Tarihin yeter…
İstiklal Madalyası Kanunu'na göre, "Bu madalyanın sahipleri", başta "Bütün memurlar, askerler, zabıta" olmak üzere hepimizin "Özel hürmette bulunması gereken" kişilerdi. Zira, "vatanın bütünlüğü ve milletin istiklali" için verilen mücadelenin kahramanlarıydı her biri.

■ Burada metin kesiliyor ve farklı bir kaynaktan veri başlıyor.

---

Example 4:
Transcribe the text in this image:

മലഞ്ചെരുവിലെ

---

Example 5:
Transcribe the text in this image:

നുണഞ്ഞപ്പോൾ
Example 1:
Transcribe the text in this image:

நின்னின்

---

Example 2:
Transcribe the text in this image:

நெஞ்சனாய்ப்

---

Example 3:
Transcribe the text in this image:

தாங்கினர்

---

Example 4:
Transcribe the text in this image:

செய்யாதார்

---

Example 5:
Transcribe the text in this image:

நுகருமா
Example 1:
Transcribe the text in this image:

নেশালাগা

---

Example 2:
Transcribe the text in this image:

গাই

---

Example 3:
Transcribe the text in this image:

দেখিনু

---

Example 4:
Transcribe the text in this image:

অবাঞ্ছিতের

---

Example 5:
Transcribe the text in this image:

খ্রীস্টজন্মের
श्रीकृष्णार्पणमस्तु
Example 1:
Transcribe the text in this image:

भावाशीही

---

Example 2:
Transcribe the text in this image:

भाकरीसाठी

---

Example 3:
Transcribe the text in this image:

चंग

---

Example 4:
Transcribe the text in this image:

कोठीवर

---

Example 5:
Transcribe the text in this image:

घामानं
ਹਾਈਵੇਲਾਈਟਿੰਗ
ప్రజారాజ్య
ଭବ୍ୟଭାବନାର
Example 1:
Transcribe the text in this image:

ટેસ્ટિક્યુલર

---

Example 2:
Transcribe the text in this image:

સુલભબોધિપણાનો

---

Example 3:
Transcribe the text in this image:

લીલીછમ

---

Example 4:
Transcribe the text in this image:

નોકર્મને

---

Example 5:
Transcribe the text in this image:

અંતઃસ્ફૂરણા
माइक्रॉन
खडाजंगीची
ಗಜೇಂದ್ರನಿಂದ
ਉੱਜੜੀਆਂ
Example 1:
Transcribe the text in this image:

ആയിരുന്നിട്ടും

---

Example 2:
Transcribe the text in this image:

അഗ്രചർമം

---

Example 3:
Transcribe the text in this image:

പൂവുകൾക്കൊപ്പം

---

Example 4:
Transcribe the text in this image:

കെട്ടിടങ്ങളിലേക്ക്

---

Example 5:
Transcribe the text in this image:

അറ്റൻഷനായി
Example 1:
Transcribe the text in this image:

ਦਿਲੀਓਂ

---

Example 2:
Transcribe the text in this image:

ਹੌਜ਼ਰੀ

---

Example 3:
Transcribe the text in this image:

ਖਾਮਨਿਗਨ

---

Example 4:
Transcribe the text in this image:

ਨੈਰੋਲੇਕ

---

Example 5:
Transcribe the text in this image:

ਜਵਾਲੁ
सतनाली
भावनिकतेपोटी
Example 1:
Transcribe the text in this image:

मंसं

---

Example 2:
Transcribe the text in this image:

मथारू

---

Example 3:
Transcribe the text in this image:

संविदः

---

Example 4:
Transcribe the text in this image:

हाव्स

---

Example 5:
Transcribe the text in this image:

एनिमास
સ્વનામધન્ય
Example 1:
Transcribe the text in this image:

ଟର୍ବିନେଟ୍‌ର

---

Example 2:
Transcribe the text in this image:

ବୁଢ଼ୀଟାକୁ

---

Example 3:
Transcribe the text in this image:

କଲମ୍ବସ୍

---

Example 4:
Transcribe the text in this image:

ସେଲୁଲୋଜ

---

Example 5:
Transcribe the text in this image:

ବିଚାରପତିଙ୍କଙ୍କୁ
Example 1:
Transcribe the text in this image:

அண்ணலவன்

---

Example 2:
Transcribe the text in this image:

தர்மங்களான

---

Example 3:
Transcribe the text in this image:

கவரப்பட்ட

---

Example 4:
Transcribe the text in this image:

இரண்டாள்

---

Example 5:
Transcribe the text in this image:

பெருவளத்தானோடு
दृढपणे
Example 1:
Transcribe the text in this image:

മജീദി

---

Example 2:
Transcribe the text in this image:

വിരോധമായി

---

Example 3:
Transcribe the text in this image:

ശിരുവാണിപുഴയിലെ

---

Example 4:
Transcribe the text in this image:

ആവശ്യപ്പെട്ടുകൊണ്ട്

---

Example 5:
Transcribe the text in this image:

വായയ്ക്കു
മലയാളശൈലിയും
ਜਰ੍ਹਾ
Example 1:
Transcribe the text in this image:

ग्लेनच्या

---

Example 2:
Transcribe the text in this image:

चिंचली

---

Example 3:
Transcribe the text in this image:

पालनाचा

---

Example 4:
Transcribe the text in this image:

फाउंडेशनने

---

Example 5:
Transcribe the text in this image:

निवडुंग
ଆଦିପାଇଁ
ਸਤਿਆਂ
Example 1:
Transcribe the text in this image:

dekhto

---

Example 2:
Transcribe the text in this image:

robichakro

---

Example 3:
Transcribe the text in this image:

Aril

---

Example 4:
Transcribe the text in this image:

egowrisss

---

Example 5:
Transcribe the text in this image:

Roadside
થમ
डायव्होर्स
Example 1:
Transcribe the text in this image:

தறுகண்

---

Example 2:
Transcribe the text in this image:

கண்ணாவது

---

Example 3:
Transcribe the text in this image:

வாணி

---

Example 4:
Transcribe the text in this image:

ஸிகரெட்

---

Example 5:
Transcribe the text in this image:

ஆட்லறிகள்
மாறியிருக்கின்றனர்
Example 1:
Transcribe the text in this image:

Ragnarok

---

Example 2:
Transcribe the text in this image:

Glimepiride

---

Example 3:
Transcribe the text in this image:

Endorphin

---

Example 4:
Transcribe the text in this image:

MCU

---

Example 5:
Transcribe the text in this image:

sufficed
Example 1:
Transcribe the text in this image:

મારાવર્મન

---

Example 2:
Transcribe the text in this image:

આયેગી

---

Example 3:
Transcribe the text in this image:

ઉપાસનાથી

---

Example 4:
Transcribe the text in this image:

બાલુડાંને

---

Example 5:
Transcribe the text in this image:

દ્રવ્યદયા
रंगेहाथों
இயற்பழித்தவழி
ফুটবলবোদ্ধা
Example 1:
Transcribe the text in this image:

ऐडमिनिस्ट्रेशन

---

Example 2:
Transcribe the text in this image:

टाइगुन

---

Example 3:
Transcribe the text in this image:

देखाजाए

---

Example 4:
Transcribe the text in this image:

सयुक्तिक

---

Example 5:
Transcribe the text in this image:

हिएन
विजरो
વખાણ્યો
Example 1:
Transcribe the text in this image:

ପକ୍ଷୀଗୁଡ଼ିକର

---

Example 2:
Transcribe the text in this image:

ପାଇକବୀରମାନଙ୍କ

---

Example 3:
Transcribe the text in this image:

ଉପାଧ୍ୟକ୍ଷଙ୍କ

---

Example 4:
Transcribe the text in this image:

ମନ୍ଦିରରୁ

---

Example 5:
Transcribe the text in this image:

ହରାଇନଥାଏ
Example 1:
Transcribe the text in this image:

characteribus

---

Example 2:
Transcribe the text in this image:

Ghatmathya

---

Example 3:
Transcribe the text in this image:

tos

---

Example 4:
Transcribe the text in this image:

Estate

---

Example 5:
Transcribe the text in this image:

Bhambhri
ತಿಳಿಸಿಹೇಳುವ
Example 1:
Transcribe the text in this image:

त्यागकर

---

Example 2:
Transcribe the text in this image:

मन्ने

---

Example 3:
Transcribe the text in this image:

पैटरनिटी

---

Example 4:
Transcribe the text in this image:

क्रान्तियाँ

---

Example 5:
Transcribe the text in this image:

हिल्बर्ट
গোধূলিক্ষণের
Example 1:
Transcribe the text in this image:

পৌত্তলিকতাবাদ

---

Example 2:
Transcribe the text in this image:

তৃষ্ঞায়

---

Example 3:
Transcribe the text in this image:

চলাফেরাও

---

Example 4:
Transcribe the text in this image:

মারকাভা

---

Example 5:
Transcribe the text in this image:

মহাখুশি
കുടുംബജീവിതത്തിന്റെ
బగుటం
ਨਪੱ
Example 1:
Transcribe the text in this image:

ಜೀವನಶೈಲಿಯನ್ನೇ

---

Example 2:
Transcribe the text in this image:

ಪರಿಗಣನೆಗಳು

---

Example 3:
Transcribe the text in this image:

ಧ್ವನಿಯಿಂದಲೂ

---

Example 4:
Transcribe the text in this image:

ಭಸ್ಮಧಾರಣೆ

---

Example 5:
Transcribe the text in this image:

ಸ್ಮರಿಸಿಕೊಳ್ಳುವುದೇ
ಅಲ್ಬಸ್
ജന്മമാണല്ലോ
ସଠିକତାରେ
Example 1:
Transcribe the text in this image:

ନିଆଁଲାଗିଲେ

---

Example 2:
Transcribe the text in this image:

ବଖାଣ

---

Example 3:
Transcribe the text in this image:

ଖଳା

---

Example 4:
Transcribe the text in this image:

Gün, onlardan 13'ünü ayrıca yad etmeyi gerektirdi; Ohannes Erkan, Stepan Talaşlıoğlu, Kiyork Gülsöken, Agop Ayık, Karabet Ayvat, Hrant Kiremitçi, Karabet Kargıcı, Ohannes Özçınar, Artin Gülükyan, Petir Sevinç, Vahan Keleşoğlu, Ohannes Kasparyan ve Agop Özel…
***
Türk istiklal savaşında;
Ohannes Özçınar, Yozgat'tan Kayseri'ye develerle cephane taşıdı. Yaralandı, üç ay hastanede yattı.
Karabet Kargıcı, babası Kirkor'la birlikte cephede savaştı.
İşgal başladığında İstanbul'da Selimiye Kışlası'nda olan Artin Gülükyan, Kuvayı Milliye'ye katıldı, tezkeresini Diyarbakır'da aldı.
Marangoz olan Karabet Ayvat önce Garp cephesinde sonra Ankara'da cephe gerisinde görev yaptı.
Ohannes Erkan, askerimizin kullandığı sığınakların, karargâhların yapımı, bakımı ve onarımdan sorumluydu.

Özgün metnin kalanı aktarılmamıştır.